Sunday, June 17, 2018

Fathers' Day, 2018


If you were looking for Musical Sunday, don’t despair – because today is Father's Day and I have my traditional (and slightly updated) tribute to fathers today, you'll still get your poetry fix this week, just a day late.

Today is Fathers’ Day, the day we honor the man who contributed half of our chromosomes and many of the life lessons that shaped us into who we are.

Fathers don’t get the same degree of respect that mothers do. They work in design, rather than production, after all, and don’t earn the credit that mothers do for going through nine months of pregnancy followed by months of sleepless nights and years of worry. And truth be told, many fathers don’t earn that respect. For all too many men, fatherhood is an unfortunate side effect of good sex, and a child is an impediment to the enjoyment of life. For many men, fathering a lot of children by a lot of women is the imagined sign of a manly stud ... not of lives betrayed by a thoughtless ass who thinks with his man parts* instead of his brain and heart.

Luckily, though, there are many good men out there trying their best to be good fathers.

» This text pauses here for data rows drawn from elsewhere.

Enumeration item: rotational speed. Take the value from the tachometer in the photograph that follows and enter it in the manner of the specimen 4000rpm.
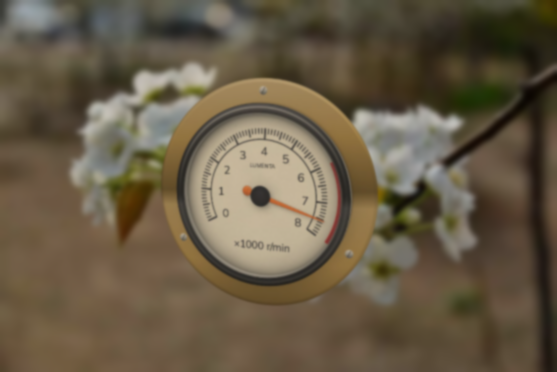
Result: 7500rpm
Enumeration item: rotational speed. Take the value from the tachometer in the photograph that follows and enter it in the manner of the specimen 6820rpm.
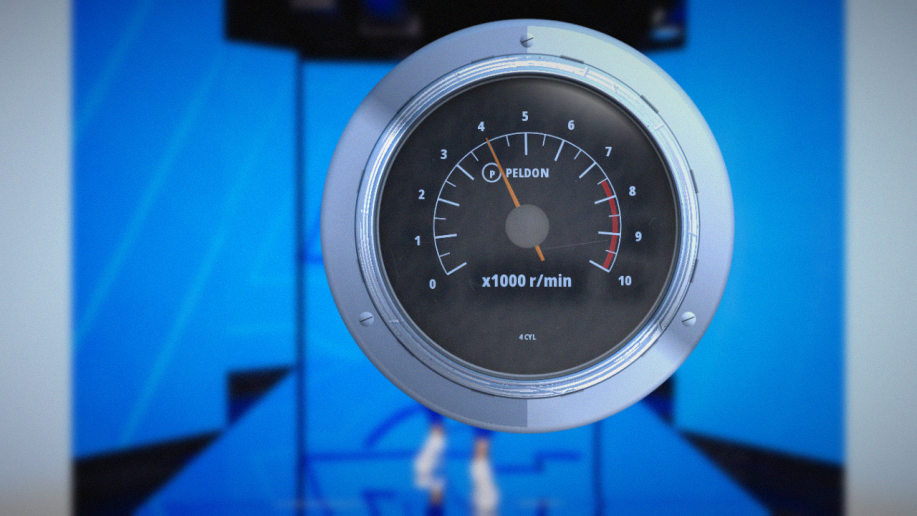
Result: 4000rpm
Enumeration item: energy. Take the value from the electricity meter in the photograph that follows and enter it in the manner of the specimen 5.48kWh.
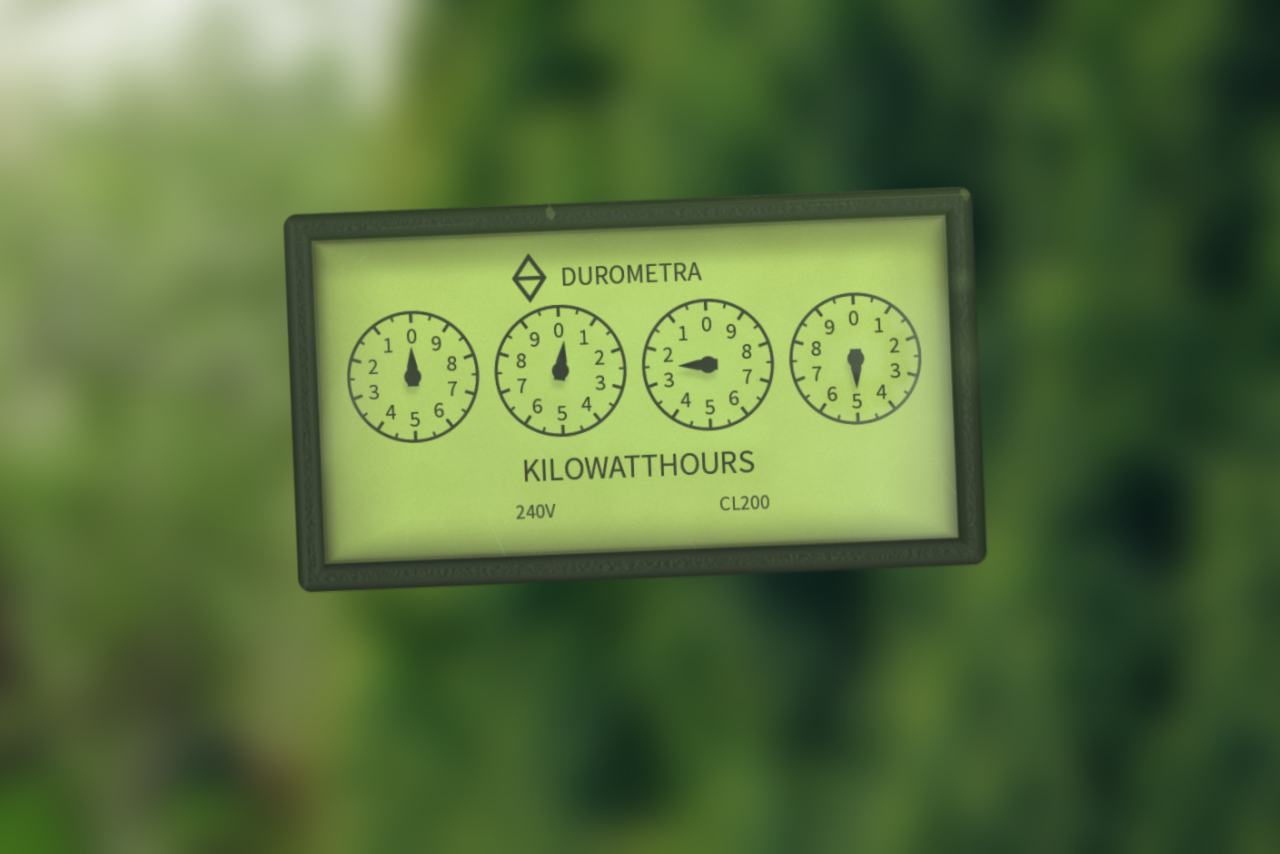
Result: 25kWh
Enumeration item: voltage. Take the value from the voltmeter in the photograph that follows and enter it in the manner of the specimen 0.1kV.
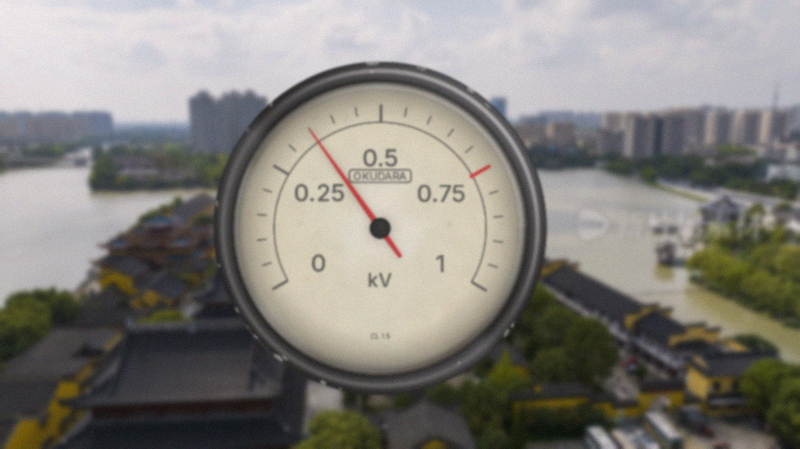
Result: 0.35kV
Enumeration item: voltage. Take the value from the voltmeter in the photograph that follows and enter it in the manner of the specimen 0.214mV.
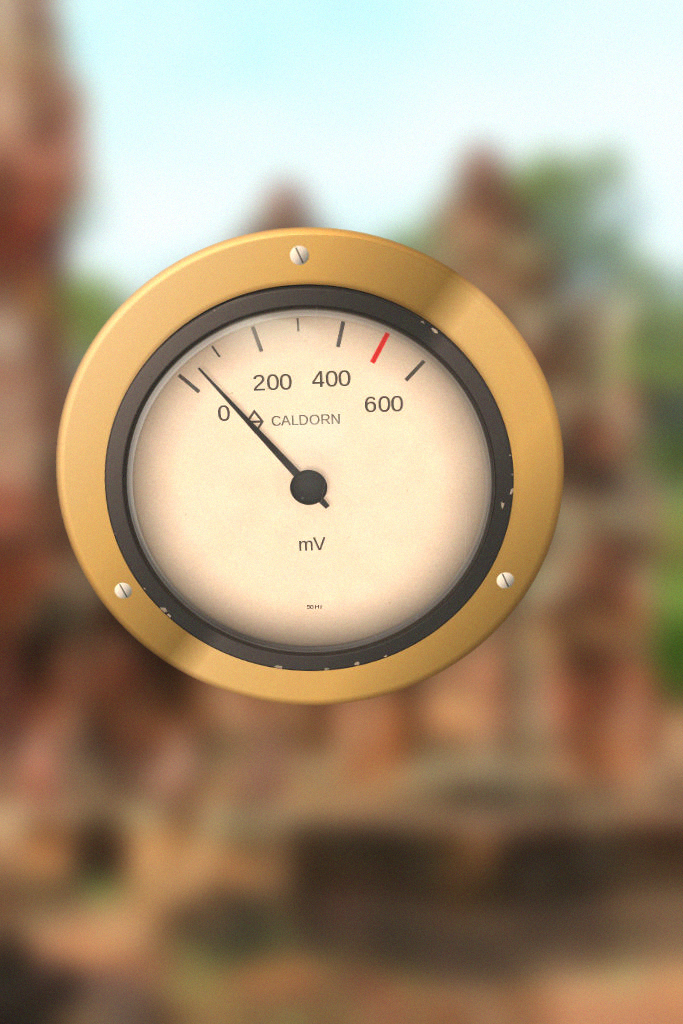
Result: 50mV
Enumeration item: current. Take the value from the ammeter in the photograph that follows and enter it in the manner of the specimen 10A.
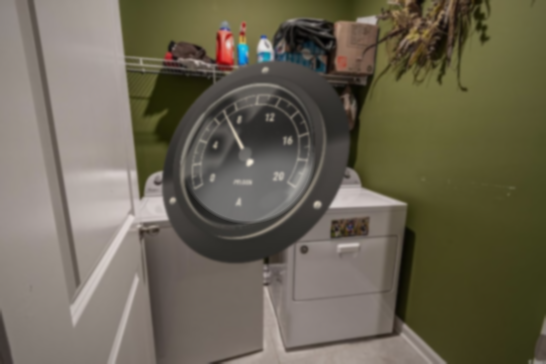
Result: 7A
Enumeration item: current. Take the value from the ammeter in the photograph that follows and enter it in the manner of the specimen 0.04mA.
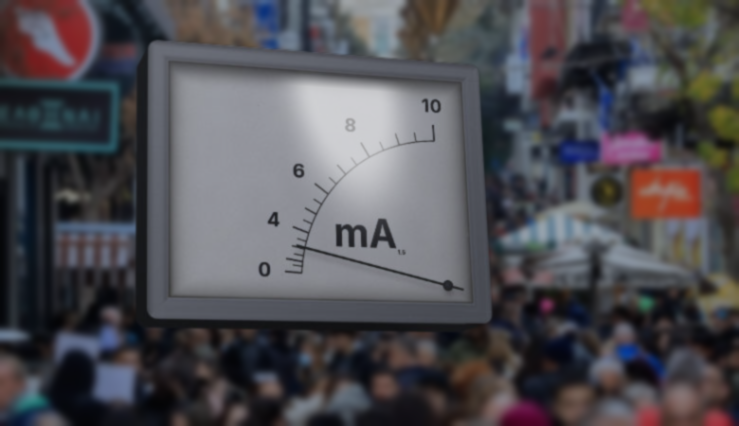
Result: 3mA
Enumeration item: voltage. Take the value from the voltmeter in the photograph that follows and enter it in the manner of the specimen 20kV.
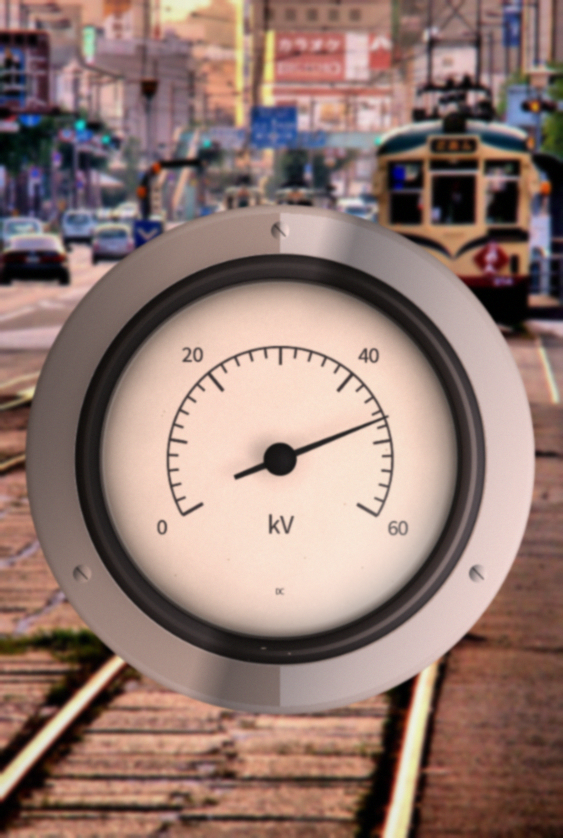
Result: 47kV
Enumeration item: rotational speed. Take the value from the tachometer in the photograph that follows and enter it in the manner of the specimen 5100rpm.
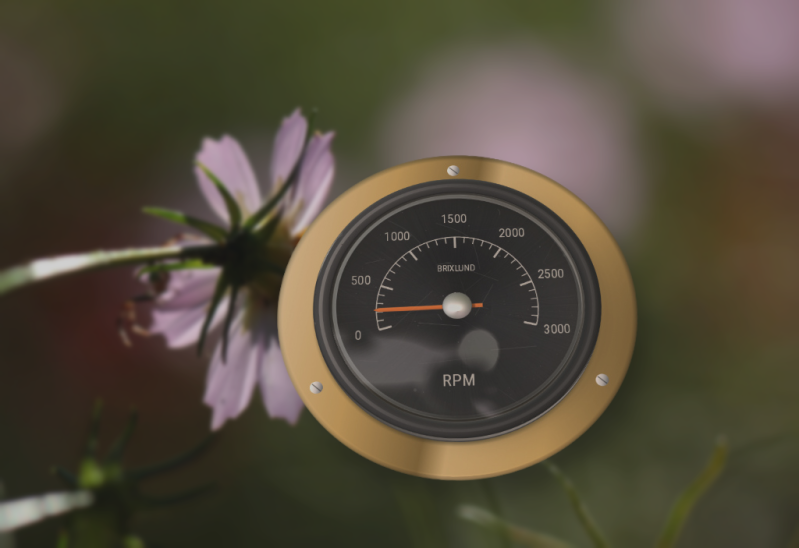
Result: 200rpm
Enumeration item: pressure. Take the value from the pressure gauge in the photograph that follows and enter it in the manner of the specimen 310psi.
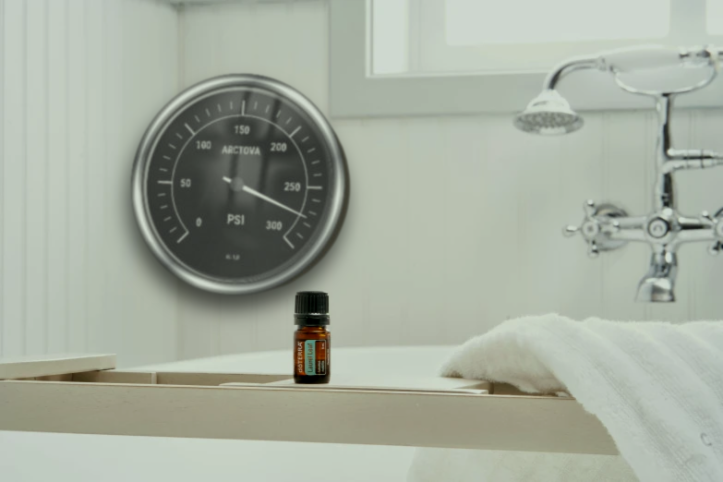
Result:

It’s not an easy job, and not everyone is good at it** ... but fortunately, enough do.

I have often reflected back on the course of my life, and I've come to the conclusion I’ve been a better grandfather than I was a father. This is probably normal. You’ve seen more of life, and had more experiences – good and bad – to share. If you’re the grandfather, you get to be the gentle, wise, let-‘em-do-what-they-want fellow the children love to see, rather than the grouchy, tired father who has to put bread on the table, crack the whip, and enforce the discipline. You get all the joy of holding and loving the children with none of the negatives ... when the baby needs changing, for instance, there's none of that messy fuss - you just give her back to her mother. What's not to like?

I think that, from the father's perspective, we have our children too early in life. We're still learning how to be adults, and all of a sudden we're fathers, responsible for teaching our children all the lessons of life that we haven't even learned yet. Our children grow up as much in spite of our mistakes as because of our excellence in parenting.

When you get to be a father, you look at your own father differently. It was Mark Twain who supposedly once said, "When I was a boy of fourteen, my father was so ignorant I could hardly stand to have the old man around. But when I got to be twenty-one, I was astonished at how much the old man had learned in seven years."

It's true.

A good father, as I came in time to understand, is a gift beyond all price. The gold standard for fatherhood is, of course, my own father. He fought the Nazis*** in the skies over World War II Europe, ran his own business, raised four children and buried one, and cared for mom through the long years of misery as Alzheimer's gradually destroyed the mind of the dynamic and witty woman he loved. Dad left us three years ago, and I no longer get to hear his jokes and stories and learn the lessons he still had to teach, yet he remains the man to whom I owe whatever shreds of honor, decency, and ... well ... manhood that I can claim.

This was the man who took the war to the Nazis in 1944 ...


After the war, he turned successful businessman, running his own photographic studio and drawing the attention of the ladies ...


At the Mount Vernon Wine Festival in 2002, he was surrounded by admiring ladies (from left to right: our friends Susan and Nadja, granddaughter Yasmin, and Agnes) ...


With my brother Mark and I, on the occasion of Mark's retirement from the Navy (our brother Paul served in the Army, but wasn't able to be there) ...


And here he is in December of 2013 at his 90th birthday party in Pittsburgh, surrounded by the friends, fishing partners, and family members who came out to honor him in spite of some really ghastly winter weather ...


I'd like to think I made him satisfied, if not proud.

If you’d like to know more about the life of this wonderful man, you can read my remembrance here.

It's politically correct (bordering on mandatory) nowadays to say that a child can grow up just fine in a household with same-sex "parents," but you'll never be able to convince me that it's the same as being raised by a father and a mother who love each other, treat each other with dignity and respect, set a good example, teach their gender-specific life lessons, and subordinate their own dreams and desires to the momentous task of raising a brand new human being.

Have a good day. Honor your father. And if you're a father, be a good one ... preferably a better one than I was. Your children ... and indeed, the future ... are depending on you.

Come back tomorrow for Musical Monday, featuring ZZ Top. More thoughts then.

Bilbo

*  As Missandei would say. If you're into "Game of Thrones," you'll get it.

** As I have had the sad occasion to learn.

*** The real ones, the ones that murdered millions of innocent people and destroyed most of Europe, not the imaginary ones to which ignorant people in this country compare their political opponents.

2 comments:

allenwoodhaven said...

Your father was certainly a good man. You're fortunate to have had him. I'm sure he was proud of you.
Have always loved the Twain quote; great to see it again.

As for me, I had a terrific father. He was certainly a good man too.

leohaven.blogspot.com said...

Happy Father's Day Bill. I enjoyed reading about your Father. I am sure he was a man with very interesting stories to tell. Don't shortchange yourself. I am sure if I asked anyone of your children how you managed being a Dad among many other duties, I have a strong feeling, they would stand proud of you.